Cette toile, qui représente Claude Monet alité pour une blessure à la jambe, a été peinte lors de l'été 1865. Au début de cette année, Bazille partage son atelier avec Monet. Au printemps, ce dernier se rend à Chailly, dans la forêt de Fontainebleau, faire des études en plein air pour son Déjeuner sur l'herbe. Il demande instamment à Bazille de le rejoindre pour servir de modèle. Celui-ci arrive enfin durant l'été, peu de temps avant que Monet, victime d'un accident, ne doive suspendre son travail.
Les personnages des toiles de Bazille sont généralement immobiles, souvent même un peu figés. Son goût pour un certain statisme semble parfaitement convenir à ces circonstances particulières, qui voient Monet réduit à l'inaction dans sa chambre d'auberge.

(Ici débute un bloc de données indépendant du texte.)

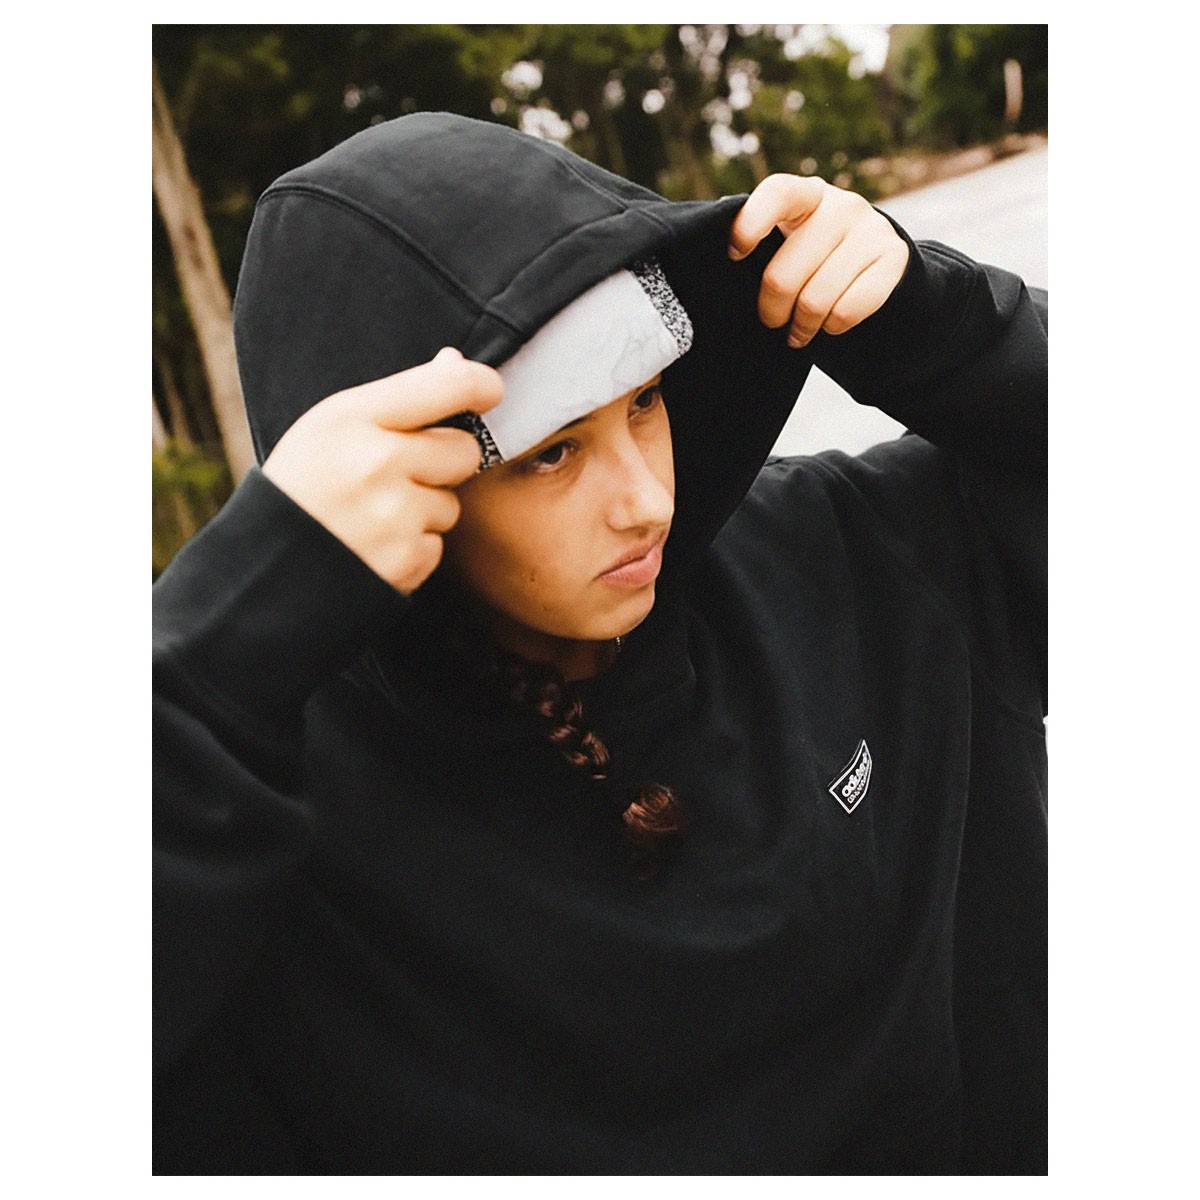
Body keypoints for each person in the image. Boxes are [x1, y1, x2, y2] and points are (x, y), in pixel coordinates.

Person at [153, 111, 1046, 1175]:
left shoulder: (851, 554)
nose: (644, 500)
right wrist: (222, 645)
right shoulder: (269, 814)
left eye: (647, 400)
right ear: (401, 484)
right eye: (553, 452)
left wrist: (953, 329)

Se souvenant d'avoir été étudiant en médecine, c'est Bazille lui-même qui a fabriqué une installation compliquée pour assurer le confort de son ami. Faisant visiblement office de contrepoids, un récipient est suspendu au bout de deux cordes, tandis que des couvertures superposées servent à surélever la jambe blessée.
Bazille, dont l'oeuvre se situe entre le réalisme de Courbet et l'impressionnisme naissant, rend compte de l'évènement sans concession. Dans le désordre du lit, on distingue clairement la blessure rougeoyante sur le tibia de Monet tandis que son visage exprime l'accablement d'être ainsi immobilisé. L'intimité de la scène atteste de liens d'amitié qui unissent les deux hommes.